[Scene images with change listings]
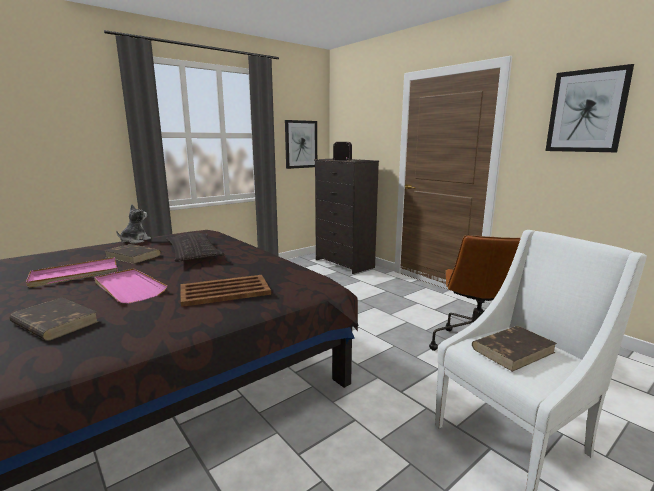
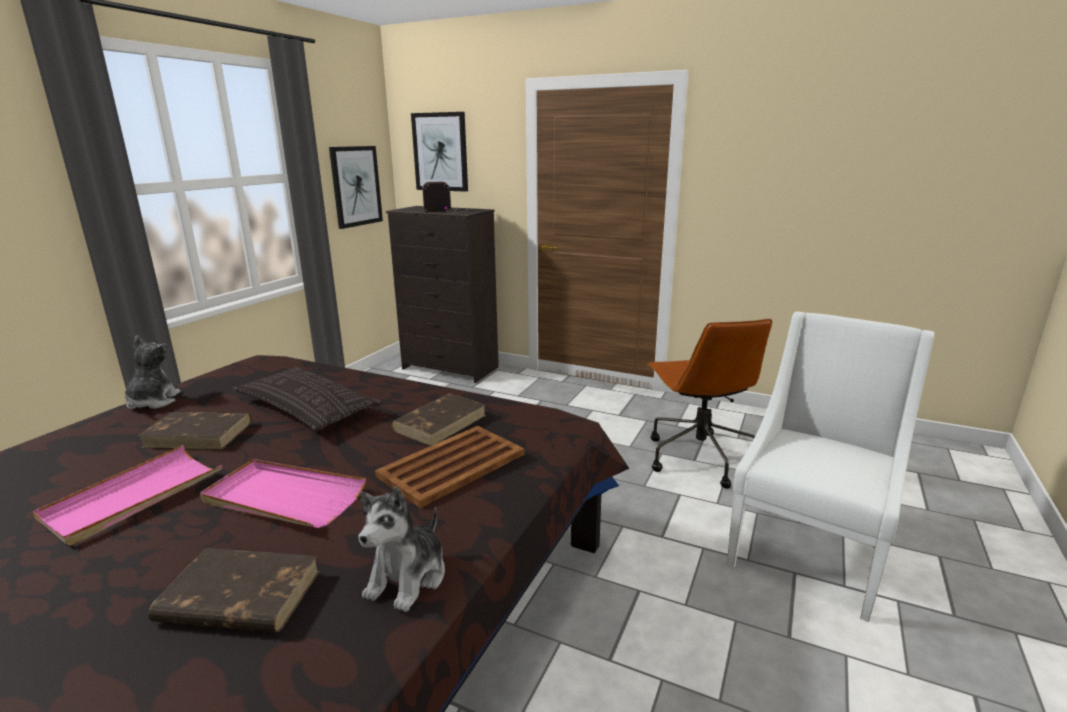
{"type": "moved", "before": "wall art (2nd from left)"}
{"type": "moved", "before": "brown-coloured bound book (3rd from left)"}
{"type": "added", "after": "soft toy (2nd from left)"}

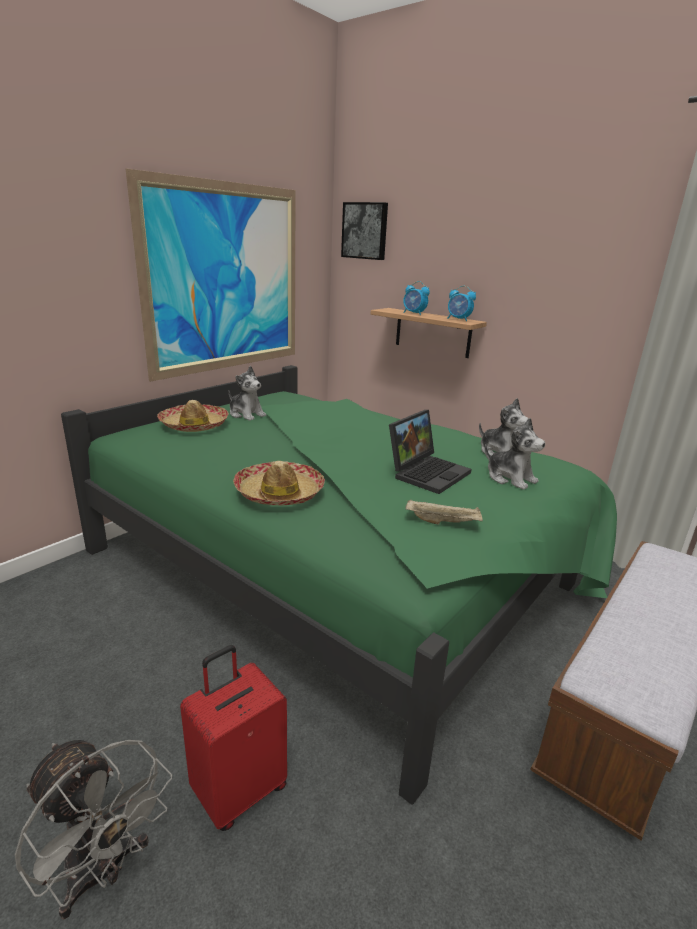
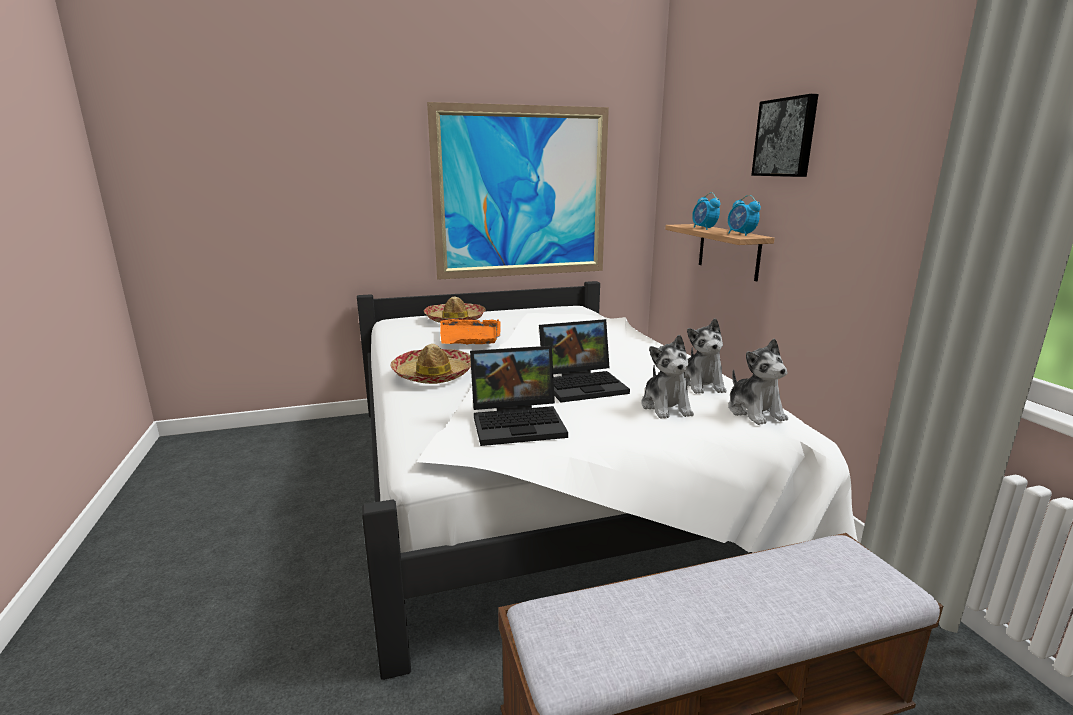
{"type": "moved", "before": "wall art (2nd from left)"}
{"type": "recoloured", "before": "green bedroom bed", "after": "white bedroom bed"}
{"type": "moved", "before": "soft toy (1st from left in the first image)", "after": "soft toy (3rd from left)"}
{"type": "replaced", "before": "beige-coloured serving tray", "after": "laptop (1st from left)"}
{"type": "removed", "before": "red suitcase"}
{"type": "removed", "before": "gray fan"}
{"type": "added", "after": "orange-coloured serving tray"}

## Goal of the exercise
The entries above need to be transcribed exactly, with the images left out.

## Solved exercise
{"type": "moved", "before": "wall art (2nd from left)"}
{"type": "moved", "before": "brown-coloured bound book (3rd from left)"}
{"type": "added", "after": "soft toy (2nd from left)"}

{"type": "moved", "before": "wall art (2nd from left)"}
{"type": "recoloured", "before": "green bedroom bed", "after": "white bedroom bed"}
{"type": "moved", "before": "soft toy (1st from left in the first image)", "after": "soft toy (3rd from left)"}
{"type": "replaced", "before": "beige-coloured serving tray", "after": "laptop (1st from left)"}
{"type": "removed", "before": "red suitcase"}
{"type": "removed", "before": "gray fan"}
{"type": "added", "after": "orange-coloured serving tray"}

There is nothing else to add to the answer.